The trappings of success
I was discussing with a friend tonight, as we usually wind up discussing, the general comedy of errors that is the American economy. We wound up talking about how things like fancy desk lamps have become an ingrained part of many corporate cultures, especially during boom times, only to look supremely silly and wasteful come the bad times.
It seemed ridiculous to us, kind of, that people in these sorts of positions still feel such things as fancy printer tables are necessary to project an image of success when they’ve already (presumably) achieved it. Where I work, I commonly see invoices for fine chairs, elaborate desks, and the like from the muckety-mucks who run the place. During boom times, you’d easily say they deserve it as a perk of success. But when things go bad or horribly wrong, they just sit there as expensive, unnecessary manifestations of hubris. (Luckily, things are still okay where I work.)
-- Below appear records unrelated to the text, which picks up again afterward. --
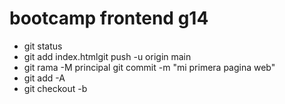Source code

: # bootcamp frontend g14

* git status
* git add index.htmlgit push -u origin main
* git rama -M principal git commit -m "mi primera pagina web"
*  git add -A
* git checkout -b <nombre-de-la-rama>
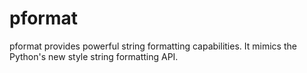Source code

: # pformat
pformat provides powerful string formatting capabilities. It mimics
the Python's new style string formatting API.
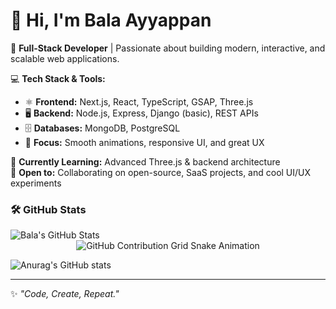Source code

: 
# 👋 Hi, I'm Bala Ayyappan

🚀 **Full-Stack Developer** | Passionate about building modern, interactive, and scalable web applications.  

💻 **Tech Stack & Tools:**  
- ⚛️ **Frontend:** Next.js, React, TypeScript, GSAP, Three.js  
- 🖥 **Backend:** Node.js, Express, Django (basic), REST APIs  
- 🗄 **Databases:** MongoDB, PostgreSQL  
- 🎨 **Focus:** Smooth animations, responsive UI, and great UX  

🌱 **Currently Learning:** Advanced Three.js & backend architecture  
🤝 **Open to:** Collaborating on open-source, SaaS projects, and cool UI/UX experiments  


### 🛠️ GitHub Stats


<div align="start">
    <img src="https://github-profile-summary-cards.vercel.app/api/cards/profile-details?username=BalaAyyappan1&theme=github_dark" alt="Bala's GitHub Stats"/>
</div>

<div align="center">
    <img src="https://raw.githubusercontent.com/BalaAyyappan1/BalaAyyappan1/main/github-contribution-grid-snake.svg" alt="GitHub Contribution Grid Snake Animation"/>
</div>





![Anurag's GitHub stats](https://github-readme-stats.vercel.app/api?username=BalaAyyappan1&commits_year=2025)






---

✨ _"Code, Create, Repeat."_  
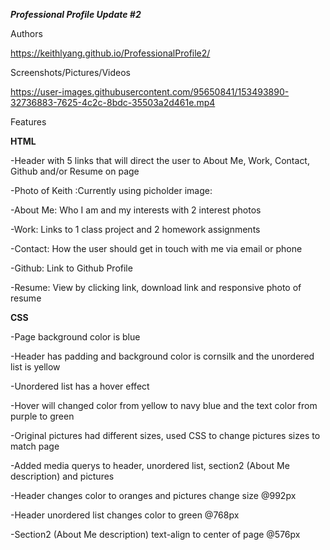 ***Professional Profile Update #2***

Authors

https://keithlyang.github.io/ProfessionalProfile2/

Screenshots/Pictures/Videos

https://user-images.githubusercontent.com/95650841/153493890-32736883-7625-4c2c-8bdc-35503a2d461e.mp4

Features

**HTML**

-Header with 5 links that will direct the user to About Me, Work, Contact, Github and/or Resume on page

-Photo of Keith :Currently using picholder image:

-About Me: Who I am and my interests with 2 interest photos

-Work: Links to 1 class project and 2 homework assignments

-Contact: How the user should get in touch with me via email or phone

-Github: Link to Github Profile

-Resume: View by clicking link, download link and  responsive photo of resume

**CSS**

-Page background color is blue

-Header has padding and background color is cornsilk and the unordered list is yellow

-Unordered list has a hover effect

-Hover will changed color from yellow to navy blue and the text color from purple to green

-Original pictures had different sizes, used CSS to change pictures sizes to match page

-Added media querys to header, unordered list, section2 (About Me description) and pictures

-Header changes color to oranges and pictures change size @992px

-Header unordered list changes color to green @768px

-Section2 (About Me description) text-align to center of page @576px
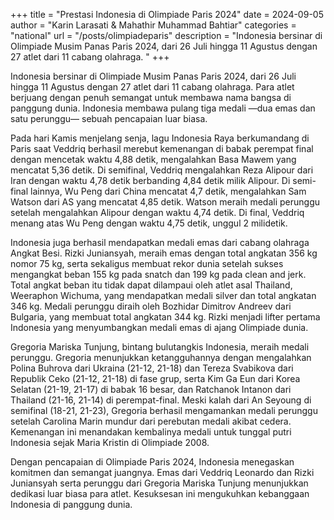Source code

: +++
title = "Prestasi Indonesia di Olimpiade Paris 2024"
date = 2024-09-05
author = "Karin Larasati & Mahathir Muhammad Bahtiar"
categories = "national"
url = "/posts/olimpiadeparis"
description = "Indonesia bersinar di Olimpiade Musim Panas Paris 2024, dari 26 Juli hingga 11 Agustus dengan 27 atlet dari 11 cabang olahraga. "
+++

Indonesia bersinar di Olimpiade Musim Panas Paris 2024, dari 26 Juli hingga 11 Agustus dengan 27 atlet dari 11 cabang olahraga. Para atlet berjuang dengan penuh semangat untuk membawa nama bangsa di panggung dunia. Indonesia membawa pulang tiga medali —dua emas dan satu perunggu— sebuah pencapaian luar biasa. 

Pada hari Kamis menjelang senja, lagu Indonesia Raya berkumandang di Paris saat Veddriq berhasil merebut kemenangan di babak perempat final dengan mencetak waktu 4,88 detik, mengalahkan Basa Mawem yang mencatat 5,36 detik. Di semifinal, Veddriq mengalahkan Reza Alipour dari Iran dengan waktu 4,78 detik berbanding 4,84 detik milik Alipour. Di semi-final lainnya, Wu Peng dari China mencatat 4,7 detik, mengalahkan Sam Watson dari AS yang mencatat 4,85 detik. Watson meraih medali perunggu setelah mengalahkan Alipour dengan waktu 4,74 detik. Di final, Veddriq menang atas Wu Peng dengan waktu 4,75 detik, unggul 2 milidetik.

Indonesia juga berhasil mendapatkan medali emas dari cabang olahraga Angkat Besi. Rizki Juniansyah, meraih emas dengan total angkatan 356 kg nomor 75 kg, serta sekaligus membuat rekor dunia setelah sukses mengangkat beban 155 kg pada snatch dan 199 kg pada clean and jerk. Total angkat beban itu tidak dapat dilampaui oleh atlet asal Thailand, Weeraphon Wichuma, yang mendapatkan medali silver dan total angkatan 346 kg. Medali perunggu diraih oleh Bozhidar Dimitrov Andreev dari Bulgaria, yang membuat total angkatan 344 kg. Rizki menjadi lifter pertama Indonesia yang menyumbangkan medali emas di ajang Olimpiade dunia.

Gregoria Mariska Tunjung, bintang bulutangkis Indonesia, meraih medali perunggu. Gregoria menunjukkan ketangguhannya dengan mengalahkan Polina Buhrova dari Ukraina (21-12, 21-18) dan Tereza Svabikova dari Republik Ceko (21-12, 21-18) di fase grup, serta Kim Ga Eun dari Korea Selatan (21-19, 21-17) di babak 16 besar, dan Ratchanok Intanon dari Thailand (21-16, 21-14) di perempat-final. Meski kalah dari An Seyoung di semifinal (18-21, 21-23), Gregoria berhasil mengamankan medali perunggu setelah Carolina Marin mundur dari perebutan medali akibat cedera. Kemenangan ini menandakan kembalinya medali untuk tunggal putri Indonesia sejak Maria Kristin di Olimpiade 2008.

Dengan pencapaian di Olimpiade Paris 2024, Indonesia menegaskan komitmen dan semangat juangnya. Emas dari Veddriq Leonardo dan Rizki Juniansyah serta perunggu dari Gregoria Mariska Tunjung menunjukkan dedikasi luar biasa para atlet. Kesuksesan ini mengukuhkan kebanggaan Indonesia di panggung dunia.
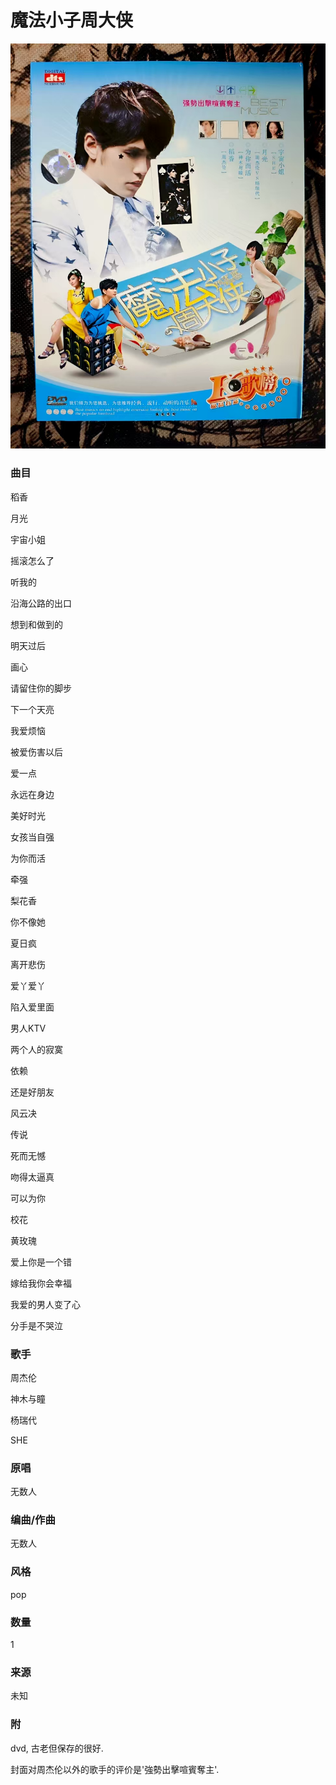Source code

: # 魔法小子周大侠
![_](./cover.jpg)
### 曲目
稻香

月光

宇宙小姐

摇滚怎么了

听我的

沿海公路的出口

想到和做到的

明天过后

画心

请留住你的脚步

下一个天亮

我爱烦恼

被爱伤害以后

爱一点

永远在身边

美好时光

女孩当自强

为你而活

牵强

梨花香

你不像她

夏日疯

离开悲伤

爱丫爱丫

陷入爱里面

男人KTV

两个人的寂寞

依赖

还是好朋友

风云决

传说

死而无憾

吻得太逼真

可以为你

校花

黄玫瑰

爱上你是一个错

嫁给我你会幸福

我爱的男人变了心

分手是不哭泣
### 歌手
周杰伦

神木与瞳

杨瑞代

SHE
### 原唱
无数人
### 编曲/作曲
无数人
### 风格
pop
### 数量
1
### 来源
未知
### 附
dvd, 古老但保存的很好.

封面对周杰伦以外的歌手的评价是'強勢出擊喧賓奪主'.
Despite the fact that there are many CEO’s and higher-ups who do no such thing, the vast majority do. It’s almost ingrained in many corporate cultures from the get-go. As soon as you’re a made man or woman, that desk you used while you were proving yourself suddenly isn’t good enough, a monstrosity made from the finest wood of the forest handcrafted lovingly must be had. And it costs about as much as a previously owned compact car.
What’s the purpose, really? I’m not saying that eliminating gold-plated inkwells from the corporate stationery catalog is the key to turning around the American economy. But it seems like people in these positions, at a time when they need to work harder than ever and keep their ears closer to the ground, these type of items seem to symbolize their ossification into a state of unenlightened entitlement. Not to mention provide false incentive for those who move up the ranks that the real reward is the comfy chair, not the additional responsibility of building something lasting, sustainable, and powerful as a steward of industry.
Then again, perhaps we too much stock in these symbols of corporate excess as well. After all, they’re just desks, lamps, and blotters. And no one would blink twice (and didn’t) when things were going great.
Then again, would basic desks, regular pens, and cheap lighting take away from any success these people might have? I think not.